Hydrogen’s potential isn’t limited to transport and much of the plans in south Wales are centred on decarbonising heavy industry. It was claimed hydrogen infrastructure could create up to 40,000 new jobs, directly and indirectly, in the south Wales and west area and safeguard a further 60,000 existing jobs such as those in the steel industry.
Plans are in place in Swansea and Pembrokeshire for hydrogen generation and storage.
Former UK government minister, Bristol Kingswood MP Chris Skidmore, who chaired the government’s Net Zero review, said hydrogen is important for replacing fossil fuels but also as an energy source that can be exported if the right storage and transportation infrastructure is in place.
“The government has committed £240 million to hydrogen models but that isn’t enough,” said the MP who, speaking to the Local Democracy Reporting Service, added his review had called for a 10-year strategy.
“Germany is putting in more than €10 billion over 10 years and that is what we should be matching,” he added, though the MP said the UK Government is providing £20 billion, over 20 years, into carbon capture technology which can be linked to hydrogen production.
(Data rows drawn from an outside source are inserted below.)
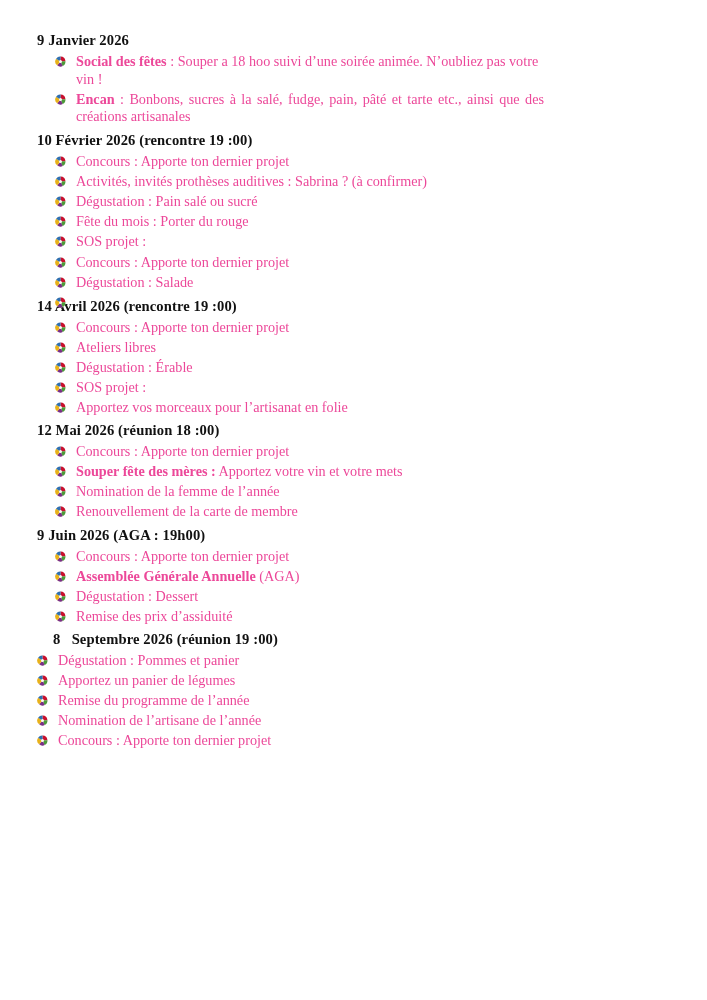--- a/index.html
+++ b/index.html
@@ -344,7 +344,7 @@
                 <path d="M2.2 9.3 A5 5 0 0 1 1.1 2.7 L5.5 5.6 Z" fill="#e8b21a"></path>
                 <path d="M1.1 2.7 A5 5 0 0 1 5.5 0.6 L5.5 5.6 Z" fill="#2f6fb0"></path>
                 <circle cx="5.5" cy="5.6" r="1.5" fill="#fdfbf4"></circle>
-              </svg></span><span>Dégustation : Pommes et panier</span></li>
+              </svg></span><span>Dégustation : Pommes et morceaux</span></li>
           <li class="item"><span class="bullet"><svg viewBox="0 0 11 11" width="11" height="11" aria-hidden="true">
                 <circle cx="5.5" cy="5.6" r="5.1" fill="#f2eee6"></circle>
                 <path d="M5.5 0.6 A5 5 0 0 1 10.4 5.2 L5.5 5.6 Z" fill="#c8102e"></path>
According to Mr Skidmore, the UK Government is committed to hydrogen providing 10 gigawatts of the UK’s electricity supply by 2030. That may mean little to most of us when we flick the switch on the kettle but it’s clearer to understand why there is such interest in the conference when asked what that figure mean in simple terms.
“That would be equivalent to three nuclear power stations worth,” said Mr Skidmore.